I ALMOST LOST HER FOREVER…
I don’t know how many of you actually use this place, but choke on your tongue and silence your thoughts…
She keeps me sane in a way that I can’t describe. I see her face, and I can’t control my smile. When I smile, she smiles back and so on, so forth. That wasn’t nice of whoever helped coax my thoughts into thinking she hated me. Not very nice at all. Two wrongs don’t make a right. HELL, I could be talking to no one, and this entire thing is just my imagination. …
But I know you are here, CJ.. I saw you on your phone before.
Why?!
Am I the first person you’ve ever met with these issues?
What are they?
How do I fix them?
I won’t be back because I literally hurt her feelings and heart today!! For nothing! I feel so God d*mn guilty. She already had a f****** hard week! I just piled on psychotic BS. For no reason! Wth is wrong with you? Wth is wrong with me?!
I can’t even keep track of what is reality and what is fiction..
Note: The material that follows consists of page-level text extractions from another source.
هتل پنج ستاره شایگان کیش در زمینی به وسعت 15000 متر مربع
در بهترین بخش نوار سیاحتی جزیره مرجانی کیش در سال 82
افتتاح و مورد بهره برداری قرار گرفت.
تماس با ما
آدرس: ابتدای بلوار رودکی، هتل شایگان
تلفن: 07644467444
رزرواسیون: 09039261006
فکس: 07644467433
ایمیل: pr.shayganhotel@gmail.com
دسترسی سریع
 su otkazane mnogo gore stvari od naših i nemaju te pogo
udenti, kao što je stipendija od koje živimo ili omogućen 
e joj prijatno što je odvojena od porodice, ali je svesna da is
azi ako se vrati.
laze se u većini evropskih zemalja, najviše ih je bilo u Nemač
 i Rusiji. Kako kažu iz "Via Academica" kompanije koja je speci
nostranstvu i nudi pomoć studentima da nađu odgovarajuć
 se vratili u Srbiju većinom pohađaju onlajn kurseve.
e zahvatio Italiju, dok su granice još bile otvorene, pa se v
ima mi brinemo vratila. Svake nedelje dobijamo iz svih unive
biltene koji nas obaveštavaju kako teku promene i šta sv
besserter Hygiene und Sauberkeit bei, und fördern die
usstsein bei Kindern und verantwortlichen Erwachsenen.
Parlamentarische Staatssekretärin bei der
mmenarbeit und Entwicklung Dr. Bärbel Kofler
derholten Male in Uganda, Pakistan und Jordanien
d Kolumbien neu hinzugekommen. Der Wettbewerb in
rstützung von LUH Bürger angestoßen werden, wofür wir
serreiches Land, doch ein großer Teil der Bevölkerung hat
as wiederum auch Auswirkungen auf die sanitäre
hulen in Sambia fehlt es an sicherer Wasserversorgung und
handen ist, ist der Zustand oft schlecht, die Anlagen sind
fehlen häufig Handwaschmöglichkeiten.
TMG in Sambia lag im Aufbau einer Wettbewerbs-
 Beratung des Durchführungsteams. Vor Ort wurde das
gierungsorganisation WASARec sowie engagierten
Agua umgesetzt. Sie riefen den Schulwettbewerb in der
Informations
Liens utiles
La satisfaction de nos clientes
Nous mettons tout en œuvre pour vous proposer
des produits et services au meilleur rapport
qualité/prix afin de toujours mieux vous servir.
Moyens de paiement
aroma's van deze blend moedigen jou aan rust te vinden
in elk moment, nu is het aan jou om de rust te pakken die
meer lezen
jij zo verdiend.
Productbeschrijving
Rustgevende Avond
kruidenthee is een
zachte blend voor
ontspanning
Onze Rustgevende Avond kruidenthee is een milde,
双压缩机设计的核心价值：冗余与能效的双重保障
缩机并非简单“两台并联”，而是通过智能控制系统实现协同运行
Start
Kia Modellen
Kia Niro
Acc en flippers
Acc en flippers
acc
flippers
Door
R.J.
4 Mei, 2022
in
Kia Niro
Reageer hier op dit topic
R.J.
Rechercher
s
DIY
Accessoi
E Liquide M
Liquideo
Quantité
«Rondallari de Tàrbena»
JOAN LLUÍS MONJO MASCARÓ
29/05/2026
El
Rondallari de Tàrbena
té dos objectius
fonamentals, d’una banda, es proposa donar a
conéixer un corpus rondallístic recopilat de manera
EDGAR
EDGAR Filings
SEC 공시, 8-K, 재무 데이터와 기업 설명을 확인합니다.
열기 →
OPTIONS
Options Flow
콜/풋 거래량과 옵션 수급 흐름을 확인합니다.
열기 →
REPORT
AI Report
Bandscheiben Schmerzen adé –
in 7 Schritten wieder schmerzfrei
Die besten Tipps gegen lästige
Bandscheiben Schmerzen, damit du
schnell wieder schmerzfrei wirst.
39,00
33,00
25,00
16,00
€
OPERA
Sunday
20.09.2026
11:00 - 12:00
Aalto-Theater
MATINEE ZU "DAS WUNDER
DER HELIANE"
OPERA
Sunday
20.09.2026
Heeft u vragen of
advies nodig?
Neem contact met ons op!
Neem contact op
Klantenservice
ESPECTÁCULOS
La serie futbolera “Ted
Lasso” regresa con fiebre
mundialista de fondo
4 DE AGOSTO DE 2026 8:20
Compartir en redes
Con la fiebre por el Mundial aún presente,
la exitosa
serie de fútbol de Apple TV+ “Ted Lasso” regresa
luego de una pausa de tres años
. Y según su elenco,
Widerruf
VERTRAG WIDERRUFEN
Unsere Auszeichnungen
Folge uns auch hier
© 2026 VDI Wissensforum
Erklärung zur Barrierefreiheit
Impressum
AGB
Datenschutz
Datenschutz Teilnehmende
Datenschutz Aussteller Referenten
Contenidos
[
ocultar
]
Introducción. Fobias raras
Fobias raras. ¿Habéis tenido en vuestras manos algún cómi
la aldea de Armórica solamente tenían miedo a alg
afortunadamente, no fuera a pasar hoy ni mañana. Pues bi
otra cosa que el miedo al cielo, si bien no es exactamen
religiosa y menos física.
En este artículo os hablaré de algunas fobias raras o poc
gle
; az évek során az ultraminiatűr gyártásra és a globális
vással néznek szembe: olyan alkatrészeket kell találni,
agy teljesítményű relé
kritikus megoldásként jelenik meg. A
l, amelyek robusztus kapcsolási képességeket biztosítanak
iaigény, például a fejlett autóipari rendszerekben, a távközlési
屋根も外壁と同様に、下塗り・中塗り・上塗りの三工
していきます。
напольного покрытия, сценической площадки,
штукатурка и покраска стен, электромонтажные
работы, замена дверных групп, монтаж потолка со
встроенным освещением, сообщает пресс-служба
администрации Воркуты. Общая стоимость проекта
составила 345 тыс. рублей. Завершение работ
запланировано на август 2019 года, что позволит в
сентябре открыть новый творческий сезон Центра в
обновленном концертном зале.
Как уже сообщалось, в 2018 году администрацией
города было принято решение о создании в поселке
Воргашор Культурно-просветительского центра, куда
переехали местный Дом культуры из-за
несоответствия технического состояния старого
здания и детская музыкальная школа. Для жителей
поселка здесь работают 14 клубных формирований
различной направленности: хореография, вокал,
I really should have stayed away.
I should have stayed away.
I should learn to listen.
F*ck, F*CK, F*CKING IDIOT!!
True facts, I don’t believe a psychology major could survive in my mind. Maybe I’m already dead.. hell would explain that theory. But then again, how can I believe anything? I’m going to trust her and only her! F*ck you and F*ck this website. I feel insane, I’m probably talking to no one! Bloody f*cking hell. Bye, no one, bye CJ.